The post-HRA introduction of proportionality analysis in human rights adjudication displays a similar pattern. In R (Daly) v Secretary of State for the Home Department (2001), the House of Lords explicitly adopted the approach to proportionality mapped by the JCPC in de Freitas. The de Freitas test was also utilised in R v A (No 2) (2001) and, in the Belmarsh decision (2004), appeared in the latter alongside a number of Canadian decisions including R v Oakes and Libman v Attorney-General of Quebec. By this point in time, therefore, the de Freitas definition no longer held the monopoly on the top court’s conception of proportionality. The influence of de Freitas has been further diluted, with Lord Sumption in Bank Mellat (2013) describing the JCPC case as containing ‘the classic formulation of the test’ for proportionality, but adding that its importance is now most clearly found in the ‘way in which it has been adapted and applied in the subsequent case law’.

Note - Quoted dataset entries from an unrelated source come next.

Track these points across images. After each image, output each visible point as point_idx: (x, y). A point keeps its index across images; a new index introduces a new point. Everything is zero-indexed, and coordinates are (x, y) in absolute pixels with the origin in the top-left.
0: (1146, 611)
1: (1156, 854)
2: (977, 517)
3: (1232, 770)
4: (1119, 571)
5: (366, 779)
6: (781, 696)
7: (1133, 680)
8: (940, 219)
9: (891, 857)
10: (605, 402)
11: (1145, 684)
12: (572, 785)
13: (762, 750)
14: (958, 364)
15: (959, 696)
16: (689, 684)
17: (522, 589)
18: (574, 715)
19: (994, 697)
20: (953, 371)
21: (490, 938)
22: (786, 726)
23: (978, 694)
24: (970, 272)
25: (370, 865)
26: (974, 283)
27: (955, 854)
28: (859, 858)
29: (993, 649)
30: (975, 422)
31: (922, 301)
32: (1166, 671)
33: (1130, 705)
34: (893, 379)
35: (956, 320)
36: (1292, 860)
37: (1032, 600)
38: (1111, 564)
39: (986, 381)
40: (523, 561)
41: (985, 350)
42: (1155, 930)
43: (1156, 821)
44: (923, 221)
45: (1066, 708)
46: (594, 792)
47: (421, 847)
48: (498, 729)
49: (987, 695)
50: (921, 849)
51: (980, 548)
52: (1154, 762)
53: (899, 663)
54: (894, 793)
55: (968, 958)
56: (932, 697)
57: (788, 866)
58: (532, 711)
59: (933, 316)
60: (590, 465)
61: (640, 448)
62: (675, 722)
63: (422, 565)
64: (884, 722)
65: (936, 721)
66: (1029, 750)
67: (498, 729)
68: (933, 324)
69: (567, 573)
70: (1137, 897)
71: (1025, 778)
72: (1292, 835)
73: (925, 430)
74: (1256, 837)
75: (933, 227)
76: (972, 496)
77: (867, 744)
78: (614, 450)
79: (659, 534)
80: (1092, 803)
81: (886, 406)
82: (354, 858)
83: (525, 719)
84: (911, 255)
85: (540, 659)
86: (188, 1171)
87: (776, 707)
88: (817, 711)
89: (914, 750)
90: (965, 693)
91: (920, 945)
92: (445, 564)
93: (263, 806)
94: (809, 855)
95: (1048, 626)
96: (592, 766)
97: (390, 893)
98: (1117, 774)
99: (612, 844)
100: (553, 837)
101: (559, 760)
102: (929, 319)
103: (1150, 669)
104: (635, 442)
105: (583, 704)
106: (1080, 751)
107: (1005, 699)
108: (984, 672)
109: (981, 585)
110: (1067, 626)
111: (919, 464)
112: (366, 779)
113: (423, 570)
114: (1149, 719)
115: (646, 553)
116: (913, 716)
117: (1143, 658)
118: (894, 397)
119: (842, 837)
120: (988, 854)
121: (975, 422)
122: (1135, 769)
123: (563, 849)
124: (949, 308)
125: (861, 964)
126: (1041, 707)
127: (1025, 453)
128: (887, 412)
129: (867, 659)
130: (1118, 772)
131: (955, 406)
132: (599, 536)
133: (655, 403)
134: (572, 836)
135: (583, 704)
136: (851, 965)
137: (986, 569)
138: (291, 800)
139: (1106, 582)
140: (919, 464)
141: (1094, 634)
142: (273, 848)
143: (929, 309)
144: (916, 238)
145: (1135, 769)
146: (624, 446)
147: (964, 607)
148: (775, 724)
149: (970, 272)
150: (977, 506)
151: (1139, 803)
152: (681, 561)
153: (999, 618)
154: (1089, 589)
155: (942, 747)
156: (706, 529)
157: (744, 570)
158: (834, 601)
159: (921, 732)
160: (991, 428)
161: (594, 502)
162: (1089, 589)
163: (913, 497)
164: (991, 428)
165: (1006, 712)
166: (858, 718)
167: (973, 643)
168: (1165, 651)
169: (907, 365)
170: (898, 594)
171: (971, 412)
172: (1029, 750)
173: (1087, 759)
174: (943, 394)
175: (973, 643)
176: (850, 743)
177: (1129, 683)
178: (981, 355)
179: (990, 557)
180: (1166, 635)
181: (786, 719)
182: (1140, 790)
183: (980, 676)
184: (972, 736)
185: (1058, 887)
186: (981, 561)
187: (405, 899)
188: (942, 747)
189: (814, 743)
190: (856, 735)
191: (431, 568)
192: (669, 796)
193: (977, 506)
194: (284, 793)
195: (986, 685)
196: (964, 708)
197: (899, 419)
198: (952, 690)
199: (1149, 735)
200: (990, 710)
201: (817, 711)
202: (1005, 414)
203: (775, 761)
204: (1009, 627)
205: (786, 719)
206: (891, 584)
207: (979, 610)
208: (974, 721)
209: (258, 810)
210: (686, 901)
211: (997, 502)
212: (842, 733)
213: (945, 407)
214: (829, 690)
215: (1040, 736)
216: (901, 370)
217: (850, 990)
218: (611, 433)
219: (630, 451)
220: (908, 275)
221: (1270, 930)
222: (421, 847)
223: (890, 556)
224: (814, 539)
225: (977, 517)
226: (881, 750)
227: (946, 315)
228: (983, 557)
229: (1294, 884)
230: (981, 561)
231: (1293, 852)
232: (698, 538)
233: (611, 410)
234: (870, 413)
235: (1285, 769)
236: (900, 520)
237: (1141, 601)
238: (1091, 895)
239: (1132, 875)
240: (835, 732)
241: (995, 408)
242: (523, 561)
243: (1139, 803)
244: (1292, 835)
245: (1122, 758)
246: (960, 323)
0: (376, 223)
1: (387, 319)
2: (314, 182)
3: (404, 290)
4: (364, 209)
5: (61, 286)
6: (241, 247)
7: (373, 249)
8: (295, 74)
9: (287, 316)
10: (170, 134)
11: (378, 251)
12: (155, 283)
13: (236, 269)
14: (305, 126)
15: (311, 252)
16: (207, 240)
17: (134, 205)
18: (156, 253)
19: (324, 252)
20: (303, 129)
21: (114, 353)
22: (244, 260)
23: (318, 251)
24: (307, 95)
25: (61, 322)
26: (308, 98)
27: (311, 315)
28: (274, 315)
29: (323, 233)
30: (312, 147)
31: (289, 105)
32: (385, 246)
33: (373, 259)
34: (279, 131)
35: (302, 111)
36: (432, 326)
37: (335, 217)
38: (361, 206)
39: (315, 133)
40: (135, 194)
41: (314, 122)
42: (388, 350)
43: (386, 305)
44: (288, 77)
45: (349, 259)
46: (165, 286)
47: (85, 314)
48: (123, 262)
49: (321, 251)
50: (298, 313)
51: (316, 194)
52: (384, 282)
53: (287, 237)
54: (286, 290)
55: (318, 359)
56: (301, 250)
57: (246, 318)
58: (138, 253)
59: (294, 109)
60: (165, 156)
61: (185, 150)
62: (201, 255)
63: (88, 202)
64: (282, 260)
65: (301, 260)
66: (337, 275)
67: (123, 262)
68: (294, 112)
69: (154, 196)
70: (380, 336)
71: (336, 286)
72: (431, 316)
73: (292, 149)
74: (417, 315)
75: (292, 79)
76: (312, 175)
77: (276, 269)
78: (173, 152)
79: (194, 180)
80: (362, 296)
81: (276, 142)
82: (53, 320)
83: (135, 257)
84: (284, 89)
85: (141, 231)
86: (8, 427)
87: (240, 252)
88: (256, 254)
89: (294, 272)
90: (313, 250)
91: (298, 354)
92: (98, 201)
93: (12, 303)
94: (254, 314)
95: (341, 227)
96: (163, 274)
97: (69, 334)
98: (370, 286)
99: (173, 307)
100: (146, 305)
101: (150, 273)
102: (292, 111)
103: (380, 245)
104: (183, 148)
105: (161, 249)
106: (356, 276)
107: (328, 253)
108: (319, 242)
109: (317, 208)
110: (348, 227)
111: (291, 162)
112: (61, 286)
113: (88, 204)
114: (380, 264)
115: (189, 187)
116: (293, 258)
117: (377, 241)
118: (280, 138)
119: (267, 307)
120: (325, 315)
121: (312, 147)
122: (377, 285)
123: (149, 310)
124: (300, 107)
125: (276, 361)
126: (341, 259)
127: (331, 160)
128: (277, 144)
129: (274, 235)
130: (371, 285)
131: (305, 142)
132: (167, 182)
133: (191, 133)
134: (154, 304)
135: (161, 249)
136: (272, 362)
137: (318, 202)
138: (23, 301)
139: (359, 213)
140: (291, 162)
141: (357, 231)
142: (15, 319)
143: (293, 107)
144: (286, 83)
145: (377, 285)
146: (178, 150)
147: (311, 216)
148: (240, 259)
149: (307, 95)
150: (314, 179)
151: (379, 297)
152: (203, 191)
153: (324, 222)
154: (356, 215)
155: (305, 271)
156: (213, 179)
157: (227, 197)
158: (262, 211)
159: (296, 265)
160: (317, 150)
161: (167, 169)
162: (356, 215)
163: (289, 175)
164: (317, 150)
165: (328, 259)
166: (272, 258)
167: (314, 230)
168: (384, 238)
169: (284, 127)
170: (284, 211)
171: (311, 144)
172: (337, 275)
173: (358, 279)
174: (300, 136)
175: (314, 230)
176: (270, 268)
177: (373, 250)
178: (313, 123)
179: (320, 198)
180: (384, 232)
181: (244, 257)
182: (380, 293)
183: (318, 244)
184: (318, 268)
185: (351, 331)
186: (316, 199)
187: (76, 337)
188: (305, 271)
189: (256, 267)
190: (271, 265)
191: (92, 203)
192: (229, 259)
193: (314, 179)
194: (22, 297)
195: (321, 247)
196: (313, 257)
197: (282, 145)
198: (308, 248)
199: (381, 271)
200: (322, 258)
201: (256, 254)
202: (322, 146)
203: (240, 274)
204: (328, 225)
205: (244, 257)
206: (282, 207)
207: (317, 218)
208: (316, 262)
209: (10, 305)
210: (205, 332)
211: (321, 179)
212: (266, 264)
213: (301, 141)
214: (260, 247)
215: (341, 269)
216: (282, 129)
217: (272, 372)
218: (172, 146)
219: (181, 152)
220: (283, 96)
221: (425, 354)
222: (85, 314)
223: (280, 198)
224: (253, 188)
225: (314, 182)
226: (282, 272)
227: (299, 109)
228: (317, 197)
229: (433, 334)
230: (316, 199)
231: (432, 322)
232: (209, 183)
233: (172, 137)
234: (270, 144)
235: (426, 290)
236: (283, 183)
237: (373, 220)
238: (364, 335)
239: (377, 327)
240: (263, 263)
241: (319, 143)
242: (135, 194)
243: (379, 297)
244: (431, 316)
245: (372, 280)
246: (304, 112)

These passing episodes of reliance on JCPC authorities in domestic constitutional adjudication can be seen to reflect broader trends in constitutional borrowing, specifically in relation to the often temporary – or transitional – reliance placed on extra-jurisdictional authorities in response to the adoption of a constitutional innovation. In the immediate post-1998 period JCPC authorities were relied upon as a means of articulating and stabilising the requirements of the UK’s new human rights and devolutionary regimes as a precursor to (or pathway towards) the development of a domestically engineered constitutional jurisprudence.
It has been argued that in the development of this domestic constitutional jurisprudence the apex court has taken an inward-looking turn, displaying – particularly in human rights adjudication – a hesitation in relation to the domestic adoption of norms or reasoning from external sources (even where that may be mandated by statute). But parallels should not necessarily be drawn with the heavily politicised pressures which culminated in Brexit and urge resistance to the European Court of Human Rights. Instead, the failure of JCPC authorities to take consistent root in UK constitutional adjudication should be seen as a product of the UK constitution’s non-documentary framework and a recognition of those characteristics which differentiate it from many states within the JCPC’s jurisdiction. As Lord Rodger recognised in R v A (No.2) – against a domestic backdrop in which parliamentary sovereignty looms large – the importation of ‘Privy Council authorities should be treated with some caution since they are the product of constitutional systems which differ from that of the United Kingdom in this important respect’. Consistently with this reading (and in spite of claims as to how it might be employed for domestic benefit), the influence of JCPC jurisprudence on constitutional adjudication in the apex court has been marginal. Constitutional decision-making in the apex court remains – as per the common law tradition – receptive to, though generally not driven by, extra-jurisdictional influences.